В мгновения просветления, мгновения, которые посещают нас редко на земле, видели люди, что стоическое стояние Гоголя у конторки не чудачество, не новая причуда взявшего непомерную высоту гения, а простая невозможность жить иначе, существовать иначе. Казалось, совершенство – это то, что не дано человеку в действительной жизни, это мечта духа, мечта болезненная, преувеличенная. Но именно этой мечты пытался достичь Гоголь. Не там, как любил он говорить, а здесь, и в этом была его загадка и тайна.
2
Зима 1849/50 года, по словам Гоголя, кое-как перекочкалась. Весною он занемог. Хоть и любил он весну, но с размягчением погоды, ослаблением холодов как-то вяло тянулась работа. То ли дело весна в Риме, но весна в Москве – иная весна. Всё сдвинулось с места, всё потекло, обнажилась земля, греет солнце, из дворов тянет вонью оттаявших отбросов, в церквах клонит в сон, а в его тёмных комнатках и совсем сумрачно, нежило и пусто. И он покидает их.
Он едет с Максимовичем на родину, чтобы оттуда махнуть в Одессу, а может быть, и подальше – то ли в Грецию, то ли на острова Средиземного моря, то ли опять в Иерусалим, Вновь складываются в портфель бумаги, упаковывается чемодан, и в чужом экипаже отправляется Гоголь в дорогу.

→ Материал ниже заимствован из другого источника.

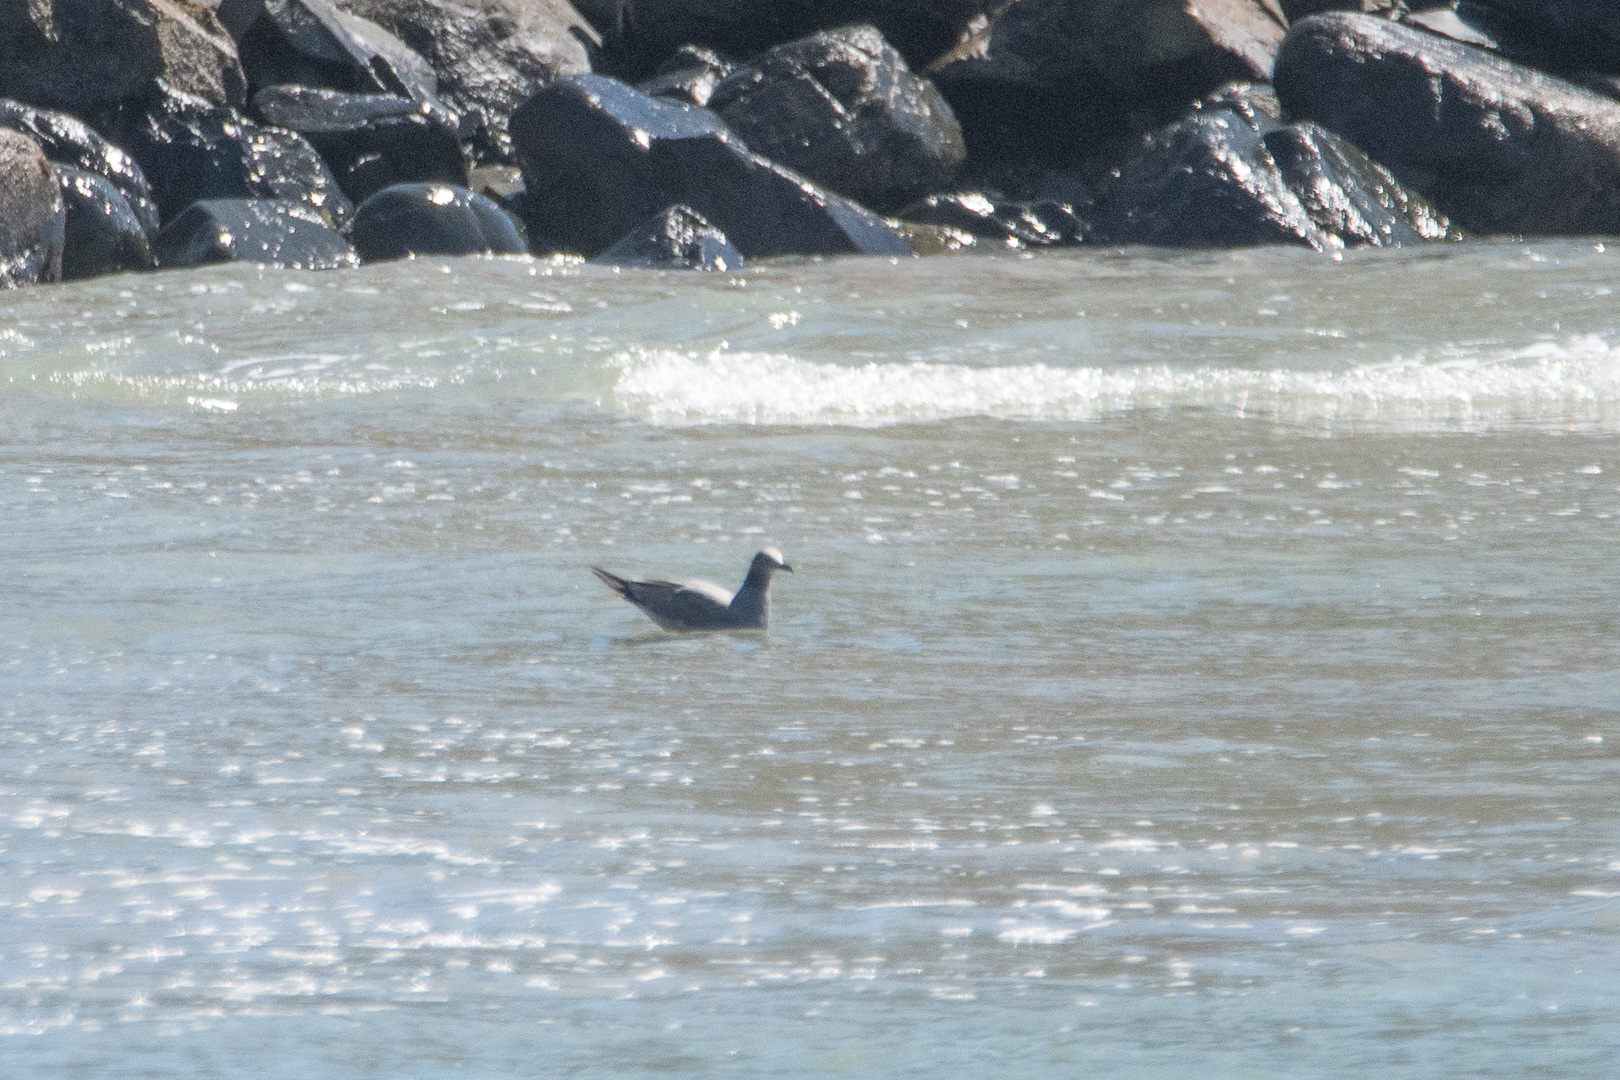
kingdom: Animalia
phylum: Chordata
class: Aves
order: Charadriiformes
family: Laridae
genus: Leucophaeus
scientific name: Leucophaeus modestus
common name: Gray gull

Из Васильевки он пишет несколько писем: наследнику, шефу жандармов графу А. Ф. Орлову, графу В. Д. Олсуфьеву. Все они преследуют одну цель: выхлопотать бессрочный и беспошлинный паспорт для свободного проезда по губерниям России и за границей. Пребывания за пределами родины требует его здоровье, путешествий по России – интересы книги. Он даже набрасывает в этих письмах программу второго тома, но то уже штампы, которые он клеит, как готовые марки на почтовый конверт. «Сочинение моё «Мёртвые души» долженствует обнять природу русского человека во всех её силах». «…В остальных частях «Мёртвых душ»… выступает русский человек уже не мелочными чертами своего характера, не пошлостями и странностями, но всей глубиной своей природы и богатым разнообразьем внутренних сил…»
Кажется, ему лень всем всё объяснять заново, лень пересказывать себя, и он пускает в оборот им же самим затёртые выражения.
Факт этот говорит об усталости Гоголя и заезженности идеи второго тома. Он не только Чичикова заездил, но и с идеей поступил точно так же, и усталостью, утомлённостью идеи веет от этих строк.
Вяло выпрашивает Гоголь себе какие-то привилегии, вяло думает о новом путешествии по уже объезженным местам (Средиземное море, Иерусалим) и откладывает эти письма-прошения в портфель, и эти свои желания он заездил, и они уже все испробованы.
Осенью 1850 года он выезжает в Одессу, где и застревает на зиму. Изредка ходит он в гавань, смотрит на отходящие корабли, какое-то слабое сожаление тихо жжёт его душу, но уже не тянет его так вдаль, как прежде, и даже в милую Италию ему не хочется.